[START OF Extract]
For not being a sequel this game definitely must have been the extended edition that was held back for the Blu-ray release. All of the stages are very lengthy and offer everything from spiked floors, to a rotating room, to a bunch of excuses for showing off Mode 7 tech, and well any idea that Konami thought would look good in a Castlevania title. At times it’s like wandering the halls of a real house of horrors as some stages trade the difficulty curve for something like portrait-ladies ineffectively grabbing at Simon and whatever else that sounds cool. It’s nothing that really affects the game and even today we’ll remember silly nonsensical sections like jumping across giant chandeliers. The bosses are a bit more creative and trade their hard-hitting attacks for moves that look cool and offer variety. Back then Dracula would just shoot you with a fireball that took a quarter of your life away. Now he’s got several attacks that do maybe 1 to 3 points at the most. Still Konami keeps forgetting to tell their programmers to figure out a way to keep Simon from merely spamming his sub-weapons to lock most of the bosses down and make them trivial encounters.
[END OF Extract]
[START OF Data lines]
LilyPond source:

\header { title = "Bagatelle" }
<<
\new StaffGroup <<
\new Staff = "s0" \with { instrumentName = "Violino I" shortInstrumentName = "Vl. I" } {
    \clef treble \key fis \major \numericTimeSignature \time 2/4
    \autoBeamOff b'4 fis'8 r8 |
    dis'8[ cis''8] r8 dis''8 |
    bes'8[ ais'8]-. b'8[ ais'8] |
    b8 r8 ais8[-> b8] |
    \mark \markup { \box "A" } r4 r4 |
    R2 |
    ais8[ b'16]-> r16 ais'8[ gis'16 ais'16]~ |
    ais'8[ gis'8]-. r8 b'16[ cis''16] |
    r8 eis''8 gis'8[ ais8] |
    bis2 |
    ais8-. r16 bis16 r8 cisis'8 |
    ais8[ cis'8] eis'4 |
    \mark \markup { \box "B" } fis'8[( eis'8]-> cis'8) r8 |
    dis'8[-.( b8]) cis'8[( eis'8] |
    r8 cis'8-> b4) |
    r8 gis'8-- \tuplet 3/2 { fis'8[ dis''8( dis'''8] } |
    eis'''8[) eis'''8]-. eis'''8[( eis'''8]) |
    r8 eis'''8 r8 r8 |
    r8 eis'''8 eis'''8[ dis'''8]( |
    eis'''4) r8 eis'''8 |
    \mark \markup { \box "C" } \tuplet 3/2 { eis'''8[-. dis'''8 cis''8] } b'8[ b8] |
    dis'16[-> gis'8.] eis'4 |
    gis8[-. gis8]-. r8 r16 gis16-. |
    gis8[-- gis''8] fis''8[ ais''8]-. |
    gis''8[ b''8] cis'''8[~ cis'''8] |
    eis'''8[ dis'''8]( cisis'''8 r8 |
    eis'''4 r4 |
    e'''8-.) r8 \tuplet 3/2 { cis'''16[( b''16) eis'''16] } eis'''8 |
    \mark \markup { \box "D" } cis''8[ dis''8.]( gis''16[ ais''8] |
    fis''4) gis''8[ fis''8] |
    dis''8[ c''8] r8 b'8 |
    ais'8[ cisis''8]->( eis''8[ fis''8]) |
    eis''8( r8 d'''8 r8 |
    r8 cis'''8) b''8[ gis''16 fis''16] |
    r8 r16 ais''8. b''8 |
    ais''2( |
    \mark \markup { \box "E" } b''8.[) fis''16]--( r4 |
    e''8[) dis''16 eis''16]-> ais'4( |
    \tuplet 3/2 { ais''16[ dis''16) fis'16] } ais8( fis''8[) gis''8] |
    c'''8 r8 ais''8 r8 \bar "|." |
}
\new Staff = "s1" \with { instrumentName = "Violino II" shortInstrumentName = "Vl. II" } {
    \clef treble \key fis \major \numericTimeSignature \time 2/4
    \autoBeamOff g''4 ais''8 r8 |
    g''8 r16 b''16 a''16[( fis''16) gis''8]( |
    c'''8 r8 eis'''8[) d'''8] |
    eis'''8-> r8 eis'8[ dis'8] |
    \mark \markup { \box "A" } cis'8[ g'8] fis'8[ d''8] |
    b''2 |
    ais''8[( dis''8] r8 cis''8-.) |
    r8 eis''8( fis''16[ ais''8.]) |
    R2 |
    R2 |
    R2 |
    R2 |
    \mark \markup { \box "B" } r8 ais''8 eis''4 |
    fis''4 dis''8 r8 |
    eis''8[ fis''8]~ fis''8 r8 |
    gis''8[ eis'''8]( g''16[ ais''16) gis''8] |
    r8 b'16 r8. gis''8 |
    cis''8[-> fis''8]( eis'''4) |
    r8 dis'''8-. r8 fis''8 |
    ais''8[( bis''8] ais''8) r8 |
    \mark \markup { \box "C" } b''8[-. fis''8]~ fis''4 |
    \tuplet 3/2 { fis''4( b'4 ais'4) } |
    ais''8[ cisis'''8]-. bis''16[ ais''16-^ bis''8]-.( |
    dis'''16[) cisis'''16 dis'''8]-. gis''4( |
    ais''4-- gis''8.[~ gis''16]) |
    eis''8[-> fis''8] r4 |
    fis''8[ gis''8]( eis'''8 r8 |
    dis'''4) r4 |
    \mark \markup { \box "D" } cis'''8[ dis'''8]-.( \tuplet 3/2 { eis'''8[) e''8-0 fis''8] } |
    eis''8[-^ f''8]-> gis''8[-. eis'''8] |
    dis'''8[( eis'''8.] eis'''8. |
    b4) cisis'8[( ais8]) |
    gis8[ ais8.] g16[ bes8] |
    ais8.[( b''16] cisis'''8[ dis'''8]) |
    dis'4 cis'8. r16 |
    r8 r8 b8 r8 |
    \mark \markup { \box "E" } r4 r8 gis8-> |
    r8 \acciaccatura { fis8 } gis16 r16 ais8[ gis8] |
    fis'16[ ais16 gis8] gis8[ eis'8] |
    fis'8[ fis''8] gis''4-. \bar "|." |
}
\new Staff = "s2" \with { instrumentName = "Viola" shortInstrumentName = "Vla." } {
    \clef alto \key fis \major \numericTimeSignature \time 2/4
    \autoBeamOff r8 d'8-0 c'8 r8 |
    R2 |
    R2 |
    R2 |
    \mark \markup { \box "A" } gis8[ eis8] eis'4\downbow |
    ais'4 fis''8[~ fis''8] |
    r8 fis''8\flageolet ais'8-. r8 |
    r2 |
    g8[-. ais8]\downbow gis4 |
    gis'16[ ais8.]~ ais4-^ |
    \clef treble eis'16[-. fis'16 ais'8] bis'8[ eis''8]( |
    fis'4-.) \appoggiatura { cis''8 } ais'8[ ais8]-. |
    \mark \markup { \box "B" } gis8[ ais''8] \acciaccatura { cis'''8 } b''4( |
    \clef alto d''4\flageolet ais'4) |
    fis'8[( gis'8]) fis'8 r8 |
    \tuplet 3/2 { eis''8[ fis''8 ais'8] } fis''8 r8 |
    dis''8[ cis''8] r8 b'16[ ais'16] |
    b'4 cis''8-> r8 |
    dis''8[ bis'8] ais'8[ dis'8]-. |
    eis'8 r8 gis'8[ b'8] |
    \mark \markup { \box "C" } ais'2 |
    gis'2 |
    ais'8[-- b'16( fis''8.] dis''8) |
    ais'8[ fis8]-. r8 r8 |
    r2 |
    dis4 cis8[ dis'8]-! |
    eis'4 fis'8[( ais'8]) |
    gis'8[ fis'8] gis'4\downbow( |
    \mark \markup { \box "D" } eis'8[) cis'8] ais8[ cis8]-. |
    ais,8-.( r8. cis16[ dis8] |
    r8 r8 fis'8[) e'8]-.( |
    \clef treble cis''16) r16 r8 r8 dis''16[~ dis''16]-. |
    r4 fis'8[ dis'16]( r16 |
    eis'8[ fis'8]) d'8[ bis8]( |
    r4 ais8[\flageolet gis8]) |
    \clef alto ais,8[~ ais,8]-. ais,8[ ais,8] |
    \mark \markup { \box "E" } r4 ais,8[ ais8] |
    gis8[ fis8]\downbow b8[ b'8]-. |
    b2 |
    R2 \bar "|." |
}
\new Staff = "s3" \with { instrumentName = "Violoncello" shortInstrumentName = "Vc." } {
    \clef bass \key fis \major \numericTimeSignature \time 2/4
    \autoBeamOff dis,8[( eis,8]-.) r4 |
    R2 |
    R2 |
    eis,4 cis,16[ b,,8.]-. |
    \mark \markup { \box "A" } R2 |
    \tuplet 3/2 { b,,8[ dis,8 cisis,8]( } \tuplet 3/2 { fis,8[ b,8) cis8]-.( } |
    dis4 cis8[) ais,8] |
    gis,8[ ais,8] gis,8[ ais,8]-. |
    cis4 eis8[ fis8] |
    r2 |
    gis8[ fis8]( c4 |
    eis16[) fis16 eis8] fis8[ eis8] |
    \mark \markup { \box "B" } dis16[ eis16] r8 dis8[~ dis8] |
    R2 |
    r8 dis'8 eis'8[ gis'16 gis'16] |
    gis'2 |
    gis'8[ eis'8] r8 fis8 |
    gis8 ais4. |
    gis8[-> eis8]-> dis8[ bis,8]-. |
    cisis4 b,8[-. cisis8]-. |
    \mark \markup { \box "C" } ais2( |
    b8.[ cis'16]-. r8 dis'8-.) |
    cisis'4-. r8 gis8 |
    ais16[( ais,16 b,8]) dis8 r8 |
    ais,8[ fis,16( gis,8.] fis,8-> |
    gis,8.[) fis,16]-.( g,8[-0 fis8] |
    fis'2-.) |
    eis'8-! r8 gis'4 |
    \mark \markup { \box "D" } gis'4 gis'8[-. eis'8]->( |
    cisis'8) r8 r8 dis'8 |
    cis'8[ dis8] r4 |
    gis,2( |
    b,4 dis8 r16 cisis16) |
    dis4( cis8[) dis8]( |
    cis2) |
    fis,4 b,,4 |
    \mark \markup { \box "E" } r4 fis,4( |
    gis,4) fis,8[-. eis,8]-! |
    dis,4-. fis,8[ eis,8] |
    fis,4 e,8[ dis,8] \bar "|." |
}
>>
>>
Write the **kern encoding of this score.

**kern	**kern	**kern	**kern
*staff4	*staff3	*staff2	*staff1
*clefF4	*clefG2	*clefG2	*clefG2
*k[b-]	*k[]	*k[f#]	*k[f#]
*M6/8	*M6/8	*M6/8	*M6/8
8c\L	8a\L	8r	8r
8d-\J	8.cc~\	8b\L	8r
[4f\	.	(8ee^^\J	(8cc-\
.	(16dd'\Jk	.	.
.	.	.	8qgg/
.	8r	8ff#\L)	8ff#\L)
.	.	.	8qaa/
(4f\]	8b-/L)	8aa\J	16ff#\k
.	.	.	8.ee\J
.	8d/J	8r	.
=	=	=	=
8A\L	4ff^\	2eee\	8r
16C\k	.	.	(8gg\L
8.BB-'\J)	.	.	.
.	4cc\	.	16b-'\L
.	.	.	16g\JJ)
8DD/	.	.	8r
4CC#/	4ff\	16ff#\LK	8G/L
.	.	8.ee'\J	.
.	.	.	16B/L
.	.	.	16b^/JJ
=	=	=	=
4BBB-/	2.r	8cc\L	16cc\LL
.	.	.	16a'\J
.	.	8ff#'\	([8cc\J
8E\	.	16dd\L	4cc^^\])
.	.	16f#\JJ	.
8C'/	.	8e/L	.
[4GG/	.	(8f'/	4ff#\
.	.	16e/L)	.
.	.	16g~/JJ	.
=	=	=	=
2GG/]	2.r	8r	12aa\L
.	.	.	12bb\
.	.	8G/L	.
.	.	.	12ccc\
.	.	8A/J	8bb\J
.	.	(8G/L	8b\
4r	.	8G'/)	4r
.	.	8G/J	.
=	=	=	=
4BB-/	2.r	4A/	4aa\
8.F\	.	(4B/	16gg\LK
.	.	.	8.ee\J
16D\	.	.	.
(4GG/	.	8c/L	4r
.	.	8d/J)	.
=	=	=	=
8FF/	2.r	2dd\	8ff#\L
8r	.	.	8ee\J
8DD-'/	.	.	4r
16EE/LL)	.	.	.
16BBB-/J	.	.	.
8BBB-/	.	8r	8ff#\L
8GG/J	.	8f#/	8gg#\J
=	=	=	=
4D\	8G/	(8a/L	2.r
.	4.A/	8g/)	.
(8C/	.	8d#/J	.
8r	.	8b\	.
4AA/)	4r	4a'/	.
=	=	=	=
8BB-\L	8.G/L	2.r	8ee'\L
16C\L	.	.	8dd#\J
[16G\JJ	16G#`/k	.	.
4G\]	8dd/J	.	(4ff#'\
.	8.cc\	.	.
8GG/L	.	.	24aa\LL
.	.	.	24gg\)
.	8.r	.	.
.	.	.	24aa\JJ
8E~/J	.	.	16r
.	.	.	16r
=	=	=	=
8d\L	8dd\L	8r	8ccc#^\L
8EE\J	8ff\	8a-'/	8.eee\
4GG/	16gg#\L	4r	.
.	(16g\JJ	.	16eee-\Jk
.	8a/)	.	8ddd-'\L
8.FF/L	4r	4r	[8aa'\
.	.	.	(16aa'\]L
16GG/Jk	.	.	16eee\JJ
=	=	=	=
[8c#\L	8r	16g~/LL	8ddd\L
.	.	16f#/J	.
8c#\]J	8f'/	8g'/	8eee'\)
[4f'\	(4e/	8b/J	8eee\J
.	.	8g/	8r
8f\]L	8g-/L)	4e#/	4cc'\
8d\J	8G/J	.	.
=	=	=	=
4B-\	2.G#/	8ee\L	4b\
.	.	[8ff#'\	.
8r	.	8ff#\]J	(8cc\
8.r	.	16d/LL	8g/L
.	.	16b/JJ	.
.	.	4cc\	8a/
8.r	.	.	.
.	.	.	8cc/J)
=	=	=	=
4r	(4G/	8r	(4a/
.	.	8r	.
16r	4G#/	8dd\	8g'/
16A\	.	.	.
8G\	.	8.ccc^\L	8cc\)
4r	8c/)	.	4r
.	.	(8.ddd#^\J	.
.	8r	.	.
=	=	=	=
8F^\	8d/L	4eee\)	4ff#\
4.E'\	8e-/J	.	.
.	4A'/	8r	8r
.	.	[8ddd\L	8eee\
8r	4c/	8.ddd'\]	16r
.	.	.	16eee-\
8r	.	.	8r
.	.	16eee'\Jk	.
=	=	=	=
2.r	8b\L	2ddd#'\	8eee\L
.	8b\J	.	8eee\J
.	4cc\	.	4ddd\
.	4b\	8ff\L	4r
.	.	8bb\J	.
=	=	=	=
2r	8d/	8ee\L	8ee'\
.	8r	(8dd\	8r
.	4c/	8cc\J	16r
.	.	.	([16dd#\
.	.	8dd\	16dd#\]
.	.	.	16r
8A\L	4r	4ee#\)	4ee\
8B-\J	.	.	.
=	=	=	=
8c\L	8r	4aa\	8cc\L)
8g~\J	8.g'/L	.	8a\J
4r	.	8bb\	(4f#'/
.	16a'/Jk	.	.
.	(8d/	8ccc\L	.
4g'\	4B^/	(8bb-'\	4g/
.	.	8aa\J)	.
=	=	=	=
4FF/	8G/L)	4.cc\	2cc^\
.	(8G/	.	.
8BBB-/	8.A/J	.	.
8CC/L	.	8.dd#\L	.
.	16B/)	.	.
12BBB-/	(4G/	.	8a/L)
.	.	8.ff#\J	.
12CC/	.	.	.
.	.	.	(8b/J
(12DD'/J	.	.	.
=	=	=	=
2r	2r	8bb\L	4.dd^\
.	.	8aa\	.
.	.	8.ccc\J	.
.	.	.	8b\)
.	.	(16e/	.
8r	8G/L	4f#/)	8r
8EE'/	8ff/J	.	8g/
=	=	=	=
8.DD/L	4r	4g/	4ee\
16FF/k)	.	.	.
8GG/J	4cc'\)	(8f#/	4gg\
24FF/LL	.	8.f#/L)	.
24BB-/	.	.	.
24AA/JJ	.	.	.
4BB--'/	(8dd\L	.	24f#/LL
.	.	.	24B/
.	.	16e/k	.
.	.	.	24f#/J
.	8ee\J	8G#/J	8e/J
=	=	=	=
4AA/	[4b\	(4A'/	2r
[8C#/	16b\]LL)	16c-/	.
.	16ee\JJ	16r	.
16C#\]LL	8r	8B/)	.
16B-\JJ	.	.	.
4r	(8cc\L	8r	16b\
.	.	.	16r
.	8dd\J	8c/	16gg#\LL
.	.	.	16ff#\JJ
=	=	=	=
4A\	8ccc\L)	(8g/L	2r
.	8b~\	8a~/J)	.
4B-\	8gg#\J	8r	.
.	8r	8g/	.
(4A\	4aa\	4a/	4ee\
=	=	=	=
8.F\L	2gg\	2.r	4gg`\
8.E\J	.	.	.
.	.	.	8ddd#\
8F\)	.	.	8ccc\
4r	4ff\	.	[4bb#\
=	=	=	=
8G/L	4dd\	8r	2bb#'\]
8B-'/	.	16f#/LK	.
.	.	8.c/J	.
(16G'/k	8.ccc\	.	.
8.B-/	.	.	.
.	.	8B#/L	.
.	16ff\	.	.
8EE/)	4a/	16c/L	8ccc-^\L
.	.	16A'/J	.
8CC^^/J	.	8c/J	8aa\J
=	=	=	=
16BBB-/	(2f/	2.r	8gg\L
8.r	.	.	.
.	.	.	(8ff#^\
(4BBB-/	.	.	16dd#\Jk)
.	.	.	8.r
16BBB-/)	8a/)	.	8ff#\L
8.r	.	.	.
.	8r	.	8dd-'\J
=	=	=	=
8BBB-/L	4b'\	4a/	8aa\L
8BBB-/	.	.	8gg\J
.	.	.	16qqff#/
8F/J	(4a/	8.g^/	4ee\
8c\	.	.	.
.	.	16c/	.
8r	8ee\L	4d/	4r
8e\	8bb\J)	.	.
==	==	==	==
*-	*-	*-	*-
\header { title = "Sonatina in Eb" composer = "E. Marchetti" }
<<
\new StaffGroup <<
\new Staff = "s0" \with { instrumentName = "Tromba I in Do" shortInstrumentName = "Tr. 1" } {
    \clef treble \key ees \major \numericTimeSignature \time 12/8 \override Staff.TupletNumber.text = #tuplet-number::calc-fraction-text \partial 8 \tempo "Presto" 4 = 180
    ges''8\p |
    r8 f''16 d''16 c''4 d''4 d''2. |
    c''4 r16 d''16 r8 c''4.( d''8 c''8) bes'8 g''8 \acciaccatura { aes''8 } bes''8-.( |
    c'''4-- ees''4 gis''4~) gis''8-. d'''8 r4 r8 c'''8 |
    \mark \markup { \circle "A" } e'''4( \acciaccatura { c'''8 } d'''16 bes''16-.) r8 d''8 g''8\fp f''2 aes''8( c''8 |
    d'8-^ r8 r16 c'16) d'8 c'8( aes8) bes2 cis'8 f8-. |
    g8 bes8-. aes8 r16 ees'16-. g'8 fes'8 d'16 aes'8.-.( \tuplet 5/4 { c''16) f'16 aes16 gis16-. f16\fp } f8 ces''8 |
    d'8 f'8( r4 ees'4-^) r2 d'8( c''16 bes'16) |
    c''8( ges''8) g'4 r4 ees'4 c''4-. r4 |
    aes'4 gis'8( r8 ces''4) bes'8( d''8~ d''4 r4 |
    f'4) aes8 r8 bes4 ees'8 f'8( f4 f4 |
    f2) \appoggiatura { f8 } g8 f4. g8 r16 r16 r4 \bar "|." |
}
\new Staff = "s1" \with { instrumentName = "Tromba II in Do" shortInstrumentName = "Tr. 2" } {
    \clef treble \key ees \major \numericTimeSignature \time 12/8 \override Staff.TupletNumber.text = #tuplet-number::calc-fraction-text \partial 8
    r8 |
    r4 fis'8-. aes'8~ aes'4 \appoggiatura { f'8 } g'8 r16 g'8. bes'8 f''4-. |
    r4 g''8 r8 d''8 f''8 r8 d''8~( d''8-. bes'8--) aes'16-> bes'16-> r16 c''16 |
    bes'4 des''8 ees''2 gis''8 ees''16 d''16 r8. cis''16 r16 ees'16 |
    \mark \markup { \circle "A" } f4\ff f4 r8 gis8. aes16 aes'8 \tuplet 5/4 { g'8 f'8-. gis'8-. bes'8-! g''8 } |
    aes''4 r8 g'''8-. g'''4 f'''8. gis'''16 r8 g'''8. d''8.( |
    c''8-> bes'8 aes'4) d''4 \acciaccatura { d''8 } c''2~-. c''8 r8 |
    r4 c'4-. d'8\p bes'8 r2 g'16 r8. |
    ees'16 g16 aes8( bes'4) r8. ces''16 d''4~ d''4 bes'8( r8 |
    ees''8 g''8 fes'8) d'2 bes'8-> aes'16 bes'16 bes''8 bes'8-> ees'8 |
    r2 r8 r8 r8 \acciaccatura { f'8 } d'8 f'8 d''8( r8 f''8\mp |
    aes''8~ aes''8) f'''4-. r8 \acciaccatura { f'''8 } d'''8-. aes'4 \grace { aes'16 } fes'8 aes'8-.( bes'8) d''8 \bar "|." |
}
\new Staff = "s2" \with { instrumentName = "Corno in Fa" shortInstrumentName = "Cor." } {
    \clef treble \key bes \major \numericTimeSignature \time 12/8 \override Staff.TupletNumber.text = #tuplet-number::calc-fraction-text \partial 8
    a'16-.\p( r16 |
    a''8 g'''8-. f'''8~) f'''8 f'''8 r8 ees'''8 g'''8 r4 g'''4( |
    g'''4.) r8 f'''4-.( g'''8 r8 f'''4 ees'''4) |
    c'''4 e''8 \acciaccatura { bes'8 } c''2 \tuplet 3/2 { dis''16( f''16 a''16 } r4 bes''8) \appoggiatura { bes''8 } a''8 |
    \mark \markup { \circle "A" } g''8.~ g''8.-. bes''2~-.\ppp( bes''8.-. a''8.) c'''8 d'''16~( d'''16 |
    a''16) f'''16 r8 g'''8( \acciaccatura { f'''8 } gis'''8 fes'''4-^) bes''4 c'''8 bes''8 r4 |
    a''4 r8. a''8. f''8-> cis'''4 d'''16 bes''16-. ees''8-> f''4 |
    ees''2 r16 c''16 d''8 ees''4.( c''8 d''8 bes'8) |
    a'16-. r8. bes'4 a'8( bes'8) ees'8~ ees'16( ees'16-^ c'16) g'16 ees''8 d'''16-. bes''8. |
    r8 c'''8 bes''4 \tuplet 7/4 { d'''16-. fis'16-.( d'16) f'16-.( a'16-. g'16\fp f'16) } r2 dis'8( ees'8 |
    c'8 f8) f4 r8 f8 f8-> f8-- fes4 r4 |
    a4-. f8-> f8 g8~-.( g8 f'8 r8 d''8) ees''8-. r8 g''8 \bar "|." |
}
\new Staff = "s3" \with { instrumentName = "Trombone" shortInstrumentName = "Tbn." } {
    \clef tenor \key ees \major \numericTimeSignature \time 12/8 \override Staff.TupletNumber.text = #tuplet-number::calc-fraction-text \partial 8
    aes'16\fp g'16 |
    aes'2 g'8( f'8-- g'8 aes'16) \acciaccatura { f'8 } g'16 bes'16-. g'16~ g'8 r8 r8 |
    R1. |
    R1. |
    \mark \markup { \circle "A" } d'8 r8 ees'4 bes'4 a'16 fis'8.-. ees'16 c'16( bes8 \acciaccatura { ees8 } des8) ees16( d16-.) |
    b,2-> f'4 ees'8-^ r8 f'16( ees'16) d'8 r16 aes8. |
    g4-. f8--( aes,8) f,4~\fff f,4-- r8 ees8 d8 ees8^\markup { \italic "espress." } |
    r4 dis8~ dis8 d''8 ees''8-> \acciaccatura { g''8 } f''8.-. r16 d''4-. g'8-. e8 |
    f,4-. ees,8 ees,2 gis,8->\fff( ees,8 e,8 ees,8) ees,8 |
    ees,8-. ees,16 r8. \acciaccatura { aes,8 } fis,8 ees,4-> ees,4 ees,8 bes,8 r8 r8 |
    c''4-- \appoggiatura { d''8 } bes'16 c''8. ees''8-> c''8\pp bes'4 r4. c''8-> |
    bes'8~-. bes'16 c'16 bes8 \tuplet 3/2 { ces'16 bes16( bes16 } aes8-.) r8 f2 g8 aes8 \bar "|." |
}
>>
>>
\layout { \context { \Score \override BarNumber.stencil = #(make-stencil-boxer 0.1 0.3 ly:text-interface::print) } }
[END OF Data lines]
Short problem
Write the next part of the Castlevania review, picking up right after its final sentence about Simon spamming sub-weapons against the bosses. The listing isn't needed for any of this.

Answer for the task
Simon is still wielding the Vampire Killer and aside from looking spiffy with his fine leather and theme song he’s got some new tricks. For reasons unknown he got the bright idea to swing his whip in multiple directions. I’m not quite sure if it’s really necessary but it is appreciated as he can now cover just about any angle his foes are likely to come from. By holding down the button Simon can also flail his whip around and uh..admire the effect…yeah this technique isn’t all that useful. The Vampire Killer can also control his jump while in mid-air. This is really big news as it makes him more maneuverable and offers a bit of protection so if for whatever reason it looks like he’s about to jump into danger he might be able to save himself. Somehow if this wasn’t enough he can also swing on magic-floating-thingies to traverse pits his jump just can’t cover. There’s also the crouch-walking cause sometimes you have to duck, walk, and whip. Oh and before I forget Simon can also jump onto and down from stairs. Wow! Suddenly he’s not a sitting duck while climbing stairs.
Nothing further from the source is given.